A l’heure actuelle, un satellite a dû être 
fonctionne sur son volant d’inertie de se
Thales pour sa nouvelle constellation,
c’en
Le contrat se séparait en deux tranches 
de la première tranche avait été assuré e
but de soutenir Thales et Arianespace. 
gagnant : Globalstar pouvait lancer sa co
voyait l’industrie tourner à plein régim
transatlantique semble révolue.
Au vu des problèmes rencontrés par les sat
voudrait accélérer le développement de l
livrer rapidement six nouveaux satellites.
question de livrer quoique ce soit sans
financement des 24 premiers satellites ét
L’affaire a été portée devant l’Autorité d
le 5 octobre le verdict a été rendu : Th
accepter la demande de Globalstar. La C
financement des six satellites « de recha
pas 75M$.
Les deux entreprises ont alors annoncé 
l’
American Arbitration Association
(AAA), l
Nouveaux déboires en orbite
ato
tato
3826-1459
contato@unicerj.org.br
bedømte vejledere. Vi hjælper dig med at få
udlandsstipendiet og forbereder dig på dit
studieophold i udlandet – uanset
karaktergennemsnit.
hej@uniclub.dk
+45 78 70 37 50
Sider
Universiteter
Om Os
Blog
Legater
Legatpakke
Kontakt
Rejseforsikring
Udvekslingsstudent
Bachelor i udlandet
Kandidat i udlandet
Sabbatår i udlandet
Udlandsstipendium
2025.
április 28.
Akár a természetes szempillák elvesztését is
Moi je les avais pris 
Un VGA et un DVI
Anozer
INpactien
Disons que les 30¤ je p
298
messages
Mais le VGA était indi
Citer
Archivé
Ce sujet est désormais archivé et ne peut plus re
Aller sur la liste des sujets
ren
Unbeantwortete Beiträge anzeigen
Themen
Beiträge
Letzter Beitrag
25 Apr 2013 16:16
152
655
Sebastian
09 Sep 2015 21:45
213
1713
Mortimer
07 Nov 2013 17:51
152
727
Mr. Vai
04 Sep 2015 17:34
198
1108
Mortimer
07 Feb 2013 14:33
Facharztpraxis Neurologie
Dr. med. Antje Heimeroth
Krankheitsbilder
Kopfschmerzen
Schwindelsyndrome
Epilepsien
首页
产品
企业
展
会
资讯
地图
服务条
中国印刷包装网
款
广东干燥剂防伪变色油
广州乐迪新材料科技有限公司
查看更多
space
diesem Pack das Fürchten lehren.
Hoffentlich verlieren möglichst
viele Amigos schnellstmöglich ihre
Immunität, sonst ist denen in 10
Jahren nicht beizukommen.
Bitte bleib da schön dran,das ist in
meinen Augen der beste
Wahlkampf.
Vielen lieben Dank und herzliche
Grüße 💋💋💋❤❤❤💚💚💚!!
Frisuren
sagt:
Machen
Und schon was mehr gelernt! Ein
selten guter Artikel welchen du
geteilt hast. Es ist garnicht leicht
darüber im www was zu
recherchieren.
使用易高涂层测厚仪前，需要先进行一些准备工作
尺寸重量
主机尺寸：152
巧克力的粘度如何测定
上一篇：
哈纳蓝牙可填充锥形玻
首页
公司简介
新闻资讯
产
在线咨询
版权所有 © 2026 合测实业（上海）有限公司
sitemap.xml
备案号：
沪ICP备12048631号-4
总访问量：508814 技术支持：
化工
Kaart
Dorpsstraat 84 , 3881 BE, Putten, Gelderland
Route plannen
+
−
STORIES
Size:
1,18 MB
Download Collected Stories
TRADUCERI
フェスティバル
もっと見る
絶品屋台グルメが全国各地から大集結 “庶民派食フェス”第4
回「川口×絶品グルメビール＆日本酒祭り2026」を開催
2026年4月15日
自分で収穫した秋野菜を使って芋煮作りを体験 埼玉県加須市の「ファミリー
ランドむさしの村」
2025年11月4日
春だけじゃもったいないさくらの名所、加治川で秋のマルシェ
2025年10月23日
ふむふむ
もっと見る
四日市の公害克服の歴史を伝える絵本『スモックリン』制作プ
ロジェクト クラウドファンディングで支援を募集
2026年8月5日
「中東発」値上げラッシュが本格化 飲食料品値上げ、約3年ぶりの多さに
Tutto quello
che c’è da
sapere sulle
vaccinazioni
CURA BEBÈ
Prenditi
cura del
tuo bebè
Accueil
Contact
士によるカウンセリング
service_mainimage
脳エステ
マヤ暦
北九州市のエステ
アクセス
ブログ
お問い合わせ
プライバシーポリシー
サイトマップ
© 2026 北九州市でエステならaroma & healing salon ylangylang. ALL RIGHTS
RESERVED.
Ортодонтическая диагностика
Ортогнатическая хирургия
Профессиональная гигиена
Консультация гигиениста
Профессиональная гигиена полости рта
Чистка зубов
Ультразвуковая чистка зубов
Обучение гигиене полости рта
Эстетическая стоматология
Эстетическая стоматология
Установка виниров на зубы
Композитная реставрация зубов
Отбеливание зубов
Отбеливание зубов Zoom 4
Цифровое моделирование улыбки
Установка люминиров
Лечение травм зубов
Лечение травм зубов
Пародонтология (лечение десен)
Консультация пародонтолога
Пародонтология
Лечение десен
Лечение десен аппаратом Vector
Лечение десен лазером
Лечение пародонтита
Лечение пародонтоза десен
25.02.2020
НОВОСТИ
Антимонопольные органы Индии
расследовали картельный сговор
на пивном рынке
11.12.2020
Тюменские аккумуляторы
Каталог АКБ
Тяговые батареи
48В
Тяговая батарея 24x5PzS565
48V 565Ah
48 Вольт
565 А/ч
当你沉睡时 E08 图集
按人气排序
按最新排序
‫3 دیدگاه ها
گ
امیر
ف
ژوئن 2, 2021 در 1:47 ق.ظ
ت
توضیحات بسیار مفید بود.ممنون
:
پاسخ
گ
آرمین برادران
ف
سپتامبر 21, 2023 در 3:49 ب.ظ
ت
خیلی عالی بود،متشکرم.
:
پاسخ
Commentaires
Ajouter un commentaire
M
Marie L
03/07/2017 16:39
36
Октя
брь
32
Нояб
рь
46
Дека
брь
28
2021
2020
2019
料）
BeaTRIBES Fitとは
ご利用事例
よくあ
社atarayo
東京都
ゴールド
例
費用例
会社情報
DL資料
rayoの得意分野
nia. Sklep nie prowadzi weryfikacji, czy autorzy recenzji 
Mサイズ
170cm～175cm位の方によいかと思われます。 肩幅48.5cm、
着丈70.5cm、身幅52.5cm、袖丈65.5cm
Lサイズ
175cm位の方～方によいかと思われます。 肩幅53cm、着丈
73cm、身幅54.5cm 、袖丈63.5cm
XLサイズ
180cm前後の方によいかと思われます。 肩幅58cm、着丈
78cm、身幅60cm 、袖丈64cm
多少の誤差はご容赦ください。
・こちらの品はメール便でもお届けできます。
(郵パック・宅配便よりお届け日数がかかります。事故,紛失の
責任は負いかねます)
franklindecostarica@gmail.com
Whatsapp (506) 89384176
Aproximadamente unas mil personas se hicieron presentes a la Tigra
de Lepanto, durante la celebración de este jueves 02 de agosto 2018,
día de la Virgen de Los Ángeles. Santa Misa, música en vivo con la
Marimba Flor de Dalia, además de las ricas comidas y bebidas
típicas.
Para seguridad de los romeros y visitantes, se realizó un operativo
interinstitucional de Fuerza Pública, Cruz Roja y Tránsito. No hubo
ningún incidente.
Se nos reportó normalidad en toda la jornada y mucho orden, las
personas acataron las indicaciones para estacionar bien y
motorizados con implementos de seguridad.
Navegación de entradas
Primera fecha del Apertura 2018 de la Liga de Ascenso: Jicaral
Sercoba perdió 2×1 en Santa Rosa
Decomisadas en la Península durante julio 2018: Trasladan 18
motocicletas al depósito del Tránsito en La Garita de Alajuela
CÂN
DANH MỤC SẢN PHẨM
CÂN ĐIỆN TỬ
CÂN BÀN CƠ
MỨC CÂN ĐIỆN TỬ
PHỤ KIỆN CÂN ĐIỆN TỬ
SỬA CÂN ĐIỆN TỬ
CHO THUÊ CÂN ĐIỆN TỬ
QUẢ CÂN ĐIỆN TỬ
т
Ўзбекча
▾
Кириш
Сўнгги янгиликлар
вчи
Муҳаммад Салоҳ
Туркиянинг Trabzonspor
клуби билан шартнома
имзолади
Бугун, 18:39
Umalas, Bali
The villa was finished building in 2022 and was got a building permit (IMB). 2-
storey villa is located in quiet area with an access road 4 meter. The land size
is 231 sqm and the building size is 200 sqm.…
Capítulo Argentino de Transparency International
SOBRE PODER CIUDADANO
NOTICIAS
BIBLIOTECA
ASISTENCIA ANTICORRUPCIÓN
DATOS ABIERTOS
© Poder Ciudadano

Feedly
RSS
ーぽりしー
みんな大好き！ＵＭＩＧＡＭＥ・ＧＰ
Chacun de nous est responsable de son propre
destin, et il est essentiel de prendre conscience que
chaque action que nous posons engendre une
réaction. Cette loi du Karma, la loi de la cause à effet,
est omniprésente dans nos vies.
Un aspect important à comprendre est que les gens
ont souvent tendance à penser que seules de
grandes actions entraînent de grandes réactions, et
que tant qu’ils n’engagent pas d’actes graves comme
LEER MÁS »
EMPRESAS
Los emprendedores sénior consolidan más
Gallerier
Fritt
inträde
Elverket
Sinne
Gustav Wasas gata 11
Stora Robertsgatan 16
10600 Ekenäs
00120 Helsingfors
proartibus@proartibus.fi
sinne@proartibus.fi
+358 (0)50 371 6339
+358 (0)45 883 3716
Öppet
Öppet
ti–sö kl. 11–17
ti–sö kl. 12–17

Task to carry out ->
Your response must be one number, namely how many lines of the data contain the string "personas".

Written answer ->
2